What the Pretoria High School for Girls pupils have made me realise that this isn’t all just about hair.
On August 27, several black high school girls demanded change. The change they wanted to see wasn’t extremely radical change. Their fists weren’t directed at large institutions such as the government or universities. No, the change they wanted to see was just within the four walls of their place of learning, Pretoria High School for Girls.
These young women had had enough. They wanted to feel the safety that a school is supposed to provide. With their beautiful afros and melanin-filled skin, they wanted to wear their natural hairstyles without fear of being punished, and most importantly, not feel like blackness was inferior to whiteness in their predominantly white, former-Model C space.
When I matriculated from Roedean School, Johannesburg, in 2010, I felt extremely privileged and geared with tools for the real world that only the prestigious school could have given me. Sure, I had an accent that pretty much symbolised British colonialism and couldn’t speak my home language, Venda, but I was a Roedeanian, a product of the ‘Best School of All’.
Thereafter, I attended the University of Cape Town to complete my undergraduate degree and lived in a bubble of pure ignorance with my other private school friends, who were mostly white. I was accepted in this world as someone who wasn’t “really black”. The colour of my skin was sort of brushed aside when meeting new white people as soon as I opened my mouth, and I couldn’t help but feel proud of myself when they told me how well-spoken I was.
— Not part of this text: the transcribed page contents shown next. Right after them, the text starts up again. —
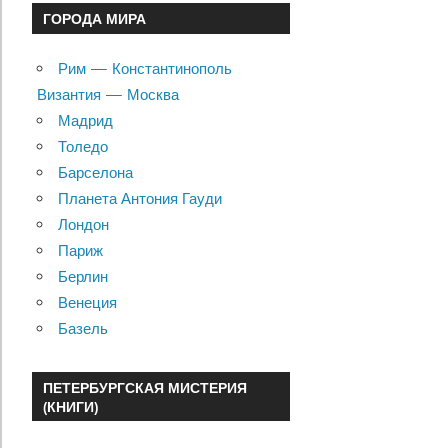
ГОРОДА МИРА
Рим — Константинополь
Византия — Москва
Мадрид
Толедо
Барселона
Планета Антония Гауди
Лондон
Париж
Берлин
Венеция
Базель
ПЕТЕРБУРГСКАЯ МИСТЕРИЯ
(КНИГИ)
The day that the pupils from Pretoria High School for Girls marched, I felt uncomfortable. I couldn’t quite understand why I felt that way. These girls were fighting for the right to be themselves. What made me uncomfortable was that I hadn’t realised the issues behind hair policies when I was their age. I was, at the time, more than okay with relaxing my hair to fit the mould, and it wasn’t until I turned 21 that I shaved off my relaxed hair and grew a natural hairdo. It was more because my hair was irreparably damaged than because of the need to embrace my natural state. Last week, while reading stories on the pupils, I felt that my years of private schooling had robbed me of the ability to embrace my blackness.
I will forever be grateful to these young girls, many of whom are ten years my junior. For making me realise, at 23 years old, that I actually shouldn’t be wearing my “posh” accent like a proud badge. For allowing me to reflect deeply on the situation, and making me realise that this isn’t all about hair. It’s about the preferred identity that black girls are forced to embrace while at predominantly white schools, while their blackness is gradually diminished with silencing tactics or anti-black policies weaved into school codes of conduct. It’s about being proud of individual culture and heritage in a country that is colourfully painted with diversity and difference. It’s about being well-educated and not having to bury my blackness to be considered so. It really is about so much more than hair.
So now here I sit, older and wiser, yet confused about where I fit in. How I wish that my parents had politely said ‘no’ to the private school teacher who told them to speak more English to me at home when I was five years old without feeling like my place at the school would be forfeited along with their refusal. I think about how my life could have been greatly different and fuller of self-love. But I am ready and excited for the change to come, and for more black people, young and old, to stand up for the right to be themselves.